**PASSAGE PROVIDED**
As if getting arrested isn't problematic enough, it turns out that the advent of the internet age has made it considerably worse. A cottage industry of companies scraping and reposting local police departments' websites for mug shots has popped up over the past several years, keeping the specter of a past run-in with the law no further than a Google search away unless a fee — which can run in the hundreds of dollars — is paid to have the shot taken down. For serious crimes, permanently spreading a mug shot far and wide isn't necessarily a bad thing; for minor offenses, it can make the difference between landing and losing a job.

"We looked at the activity and found it repugnant."

[Records from a dataset]
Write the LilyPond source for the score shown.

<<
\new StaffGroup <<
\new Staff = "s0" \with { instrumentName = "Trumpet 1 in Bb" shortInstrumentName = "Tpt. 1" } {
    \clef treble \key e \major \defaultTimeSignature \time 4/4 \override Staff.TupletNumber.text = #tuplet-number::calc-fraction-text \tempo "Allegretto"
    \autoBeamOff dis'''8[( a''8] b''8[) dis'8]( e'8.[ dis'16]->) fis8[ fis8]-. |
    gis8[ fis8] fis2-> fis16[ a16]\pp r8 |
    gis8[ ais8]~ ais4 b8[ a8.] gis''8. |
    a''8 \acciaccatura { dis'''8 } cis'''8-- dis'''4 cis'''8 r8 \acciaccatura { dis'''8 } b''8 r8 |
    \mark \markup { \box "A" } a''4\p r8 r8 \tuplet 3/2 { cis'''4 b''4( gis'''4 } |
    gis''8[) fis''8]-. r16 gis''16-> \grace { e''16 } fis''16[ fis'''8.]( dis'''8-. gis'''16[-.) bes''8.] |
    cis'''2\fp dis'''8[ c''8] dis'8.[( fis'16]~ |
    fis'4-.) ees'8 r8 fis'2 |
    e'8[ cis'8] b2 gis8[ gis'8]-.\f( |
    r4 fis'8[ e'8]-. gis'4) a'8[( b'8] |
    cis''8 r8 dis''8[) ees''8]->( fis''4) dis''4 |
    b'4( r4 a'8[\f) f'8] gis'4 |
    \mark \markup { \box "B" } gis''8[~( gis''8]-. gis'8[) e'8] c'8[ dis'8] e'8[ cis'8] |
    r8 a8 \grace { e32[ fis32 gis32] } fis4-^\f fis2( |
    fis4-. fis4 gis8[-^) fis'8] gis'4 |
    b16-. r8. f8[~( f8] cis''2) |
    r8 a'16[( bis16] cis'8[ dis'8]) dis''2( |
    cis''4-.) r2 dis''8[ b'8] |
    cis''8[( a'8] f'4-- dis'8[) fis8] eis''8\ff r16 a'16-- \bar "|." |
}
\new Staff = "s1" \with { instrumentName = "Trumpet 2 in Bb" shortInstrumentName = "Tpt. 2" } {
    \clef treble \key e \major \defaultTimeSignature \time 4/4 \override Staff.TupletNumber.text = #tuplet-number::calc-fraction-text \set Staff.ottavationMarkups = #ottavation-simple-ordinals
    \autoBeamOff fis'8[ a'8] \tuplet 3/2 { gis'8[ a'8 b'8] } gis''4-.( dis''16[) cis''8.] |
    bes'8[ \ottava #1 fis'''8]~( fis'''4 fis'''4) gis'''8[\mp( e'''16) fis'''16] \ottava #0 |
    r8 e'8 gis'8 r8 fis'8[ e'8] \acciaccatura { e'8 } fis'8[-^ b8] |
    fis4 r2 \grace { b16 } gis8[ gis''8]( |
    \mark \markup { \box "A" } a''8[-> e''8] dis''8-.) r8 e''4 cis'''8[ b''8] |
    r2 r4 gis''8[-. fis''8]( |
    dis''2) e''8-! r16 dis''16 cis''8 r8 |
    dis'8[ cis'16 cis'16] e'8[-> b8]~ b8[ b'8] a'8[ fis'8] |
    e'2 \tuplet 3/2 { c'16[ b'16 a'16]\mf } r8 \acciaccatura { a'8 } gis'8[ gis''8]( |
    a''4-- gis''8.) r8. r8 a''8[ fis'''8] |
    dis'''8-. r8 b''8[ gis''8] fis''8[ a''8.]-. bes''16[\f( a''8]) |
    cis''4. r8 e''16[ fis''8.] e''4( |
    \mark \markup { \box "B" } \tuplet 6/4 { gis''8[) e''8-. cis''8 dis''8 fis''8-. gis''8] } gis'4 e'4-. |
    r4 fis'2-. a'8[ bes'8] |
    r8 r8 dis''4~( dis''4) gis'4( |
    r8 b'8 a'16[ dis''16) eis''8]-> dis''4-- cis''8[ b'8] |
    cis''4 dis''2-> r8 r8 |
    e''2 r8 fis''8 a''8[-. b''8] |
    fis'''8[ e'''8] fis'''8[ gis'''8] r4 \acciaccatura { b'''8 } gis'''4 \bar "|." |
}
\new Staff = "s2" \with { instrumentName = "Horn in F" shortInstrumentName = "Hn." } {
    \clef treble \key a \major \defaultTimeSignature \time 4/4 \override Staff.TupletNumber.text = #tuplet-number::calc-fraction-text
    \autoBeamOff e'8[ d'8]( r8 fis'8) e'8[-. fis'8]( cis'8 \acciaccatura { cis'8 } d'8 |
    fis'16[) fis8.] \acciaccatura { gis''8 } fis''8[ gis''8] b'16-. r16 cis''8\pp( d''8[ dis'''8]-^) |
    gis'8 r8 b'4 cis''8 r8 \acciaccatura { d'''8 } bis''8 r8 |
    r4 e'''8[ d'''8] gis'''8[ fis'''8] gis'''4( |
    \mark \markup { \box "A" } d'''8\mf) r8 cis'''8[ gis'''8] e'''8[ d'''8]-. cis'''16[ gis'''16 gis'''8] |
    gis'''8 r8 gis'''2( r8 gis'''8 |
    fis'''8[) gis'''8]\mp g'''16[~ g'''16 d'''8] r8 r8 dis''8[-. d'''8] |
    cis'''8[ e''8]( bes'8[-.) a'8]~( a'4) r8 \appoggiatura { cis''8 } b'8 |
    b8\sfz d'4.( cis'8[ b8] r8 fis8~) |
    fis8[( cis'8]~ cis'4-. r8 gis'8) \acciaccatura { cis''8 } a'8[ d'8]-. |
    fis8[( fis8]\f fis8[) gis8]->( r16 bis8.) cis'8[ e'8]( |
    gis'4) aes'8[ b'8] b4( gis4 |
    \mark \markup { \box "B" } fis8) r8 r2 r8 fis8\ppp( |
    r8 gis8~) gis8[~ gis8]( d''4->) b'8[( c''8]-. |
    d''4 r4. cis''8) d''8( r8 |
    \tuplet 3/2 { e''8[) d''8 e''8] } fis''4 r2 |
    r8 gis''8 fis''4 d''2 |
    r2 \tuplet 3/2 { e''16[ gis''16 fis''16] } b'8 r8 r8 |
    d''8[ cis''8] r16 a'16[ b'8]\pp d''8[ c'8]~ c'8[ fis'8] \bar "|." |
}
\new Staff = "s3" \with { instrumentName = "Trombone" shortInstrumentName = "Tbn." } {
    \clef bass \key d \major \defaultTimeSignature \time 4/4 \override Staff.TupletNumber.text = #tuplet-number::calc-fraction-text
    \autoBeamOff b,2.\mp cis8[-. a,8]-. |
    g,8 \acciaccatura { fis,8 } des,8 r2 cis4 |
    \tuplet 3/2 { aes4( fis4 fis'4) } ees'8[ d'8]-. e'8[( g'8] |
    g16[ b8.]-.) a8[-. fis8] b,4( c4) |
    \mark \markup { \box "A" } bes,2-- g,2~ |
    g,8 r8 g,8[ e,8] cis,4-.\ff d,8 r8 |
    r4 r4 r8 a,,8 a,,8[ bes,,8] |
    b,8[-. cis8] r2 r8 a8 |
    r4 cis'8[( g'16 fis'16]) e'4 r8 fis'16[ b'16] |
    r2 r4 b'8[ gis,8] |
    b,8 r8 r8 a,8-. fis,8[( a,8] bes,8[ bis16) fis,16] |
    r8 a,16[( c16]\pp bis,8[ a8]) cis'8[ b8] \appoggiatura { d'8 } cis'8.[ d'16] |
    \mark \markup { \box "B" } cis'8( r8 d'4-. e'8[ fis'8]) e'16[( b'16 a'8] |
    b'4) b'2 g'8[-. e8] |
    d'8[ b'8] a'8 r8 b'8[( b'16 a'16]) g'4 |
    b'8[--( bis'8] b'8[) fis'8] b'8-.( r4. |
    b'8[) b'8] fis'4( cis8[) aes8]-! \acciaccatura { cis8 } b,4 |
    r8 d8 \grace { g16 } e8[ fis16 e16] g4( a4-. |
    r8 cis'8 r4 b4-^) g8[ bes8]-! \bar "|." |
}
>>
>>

**TO DO**
1) Using the passage about mug-shot websites, decide whether each statement agrees with it. Answer yes or no for each, and quote the words of the passage that decide it.
(a) The fee to have a mug shot taken down can run in the hundreds of dollars.
(b) The passage says that spreading a mug shot for a serious crime is always a bad thing.
(c) The companies get their mug shots by scraping local police departments' websites.
2) Transcribe the passage about mug-shot websites between "As if getting" and "losing a job.", inclusive.
3) Pick up the passage about mug-shot websites and continue it after its final sentence.

**RESPONSES**
1)
(a) Yes: "a fee — which can run in the hundreds of dollars — is paid to have the shot taken down."
(b) No: "For serious crimes, permanently spreading a mug shot far and wide isn't necessarily a bad thing."
(c) Yes: "scraping and reposting local police departments' websites for mug shots."

2)
As if getting arrested isn't problematic enough, it turns out that the advent of the internet age has made it considerably worse. A cottage industry of companies scraping and reposting local police departments' websites for mug shots has popped up over the past several years, keeping the specter of a past run-in with the law no further than a Google search away unless a fee — which can run in the hundreds of dollars — is paid to have the shot taken down. For serious crimes, permanently spreading a mug shot far and wide isn't necessarily a bad thing; for minor offenses, it can make the difference between landing and losing a job.

3)
Google's own policies penalize sites for copying content wholesale from other sources, which would presumably push mug shot scrapers into irrelevance, but that hasn't been happening. When brought to Google's attention by a New York Times investigation, the company eventually acknowledged that it was working on a change to its search algorithm to "address the overall issue." By the time the Times published its story, those algorithm changes appeared to have already gone into effect, burying mug shots for at least some arrestees beyond the critical first page of search results. MasterCard, Discover, American Express, and PayPal have all followed suit, making it much more difficult for such services to get paid. MasterCard went so far as to call the concept "repugnant."

Not getting arrested, of course, remains the most appealing option.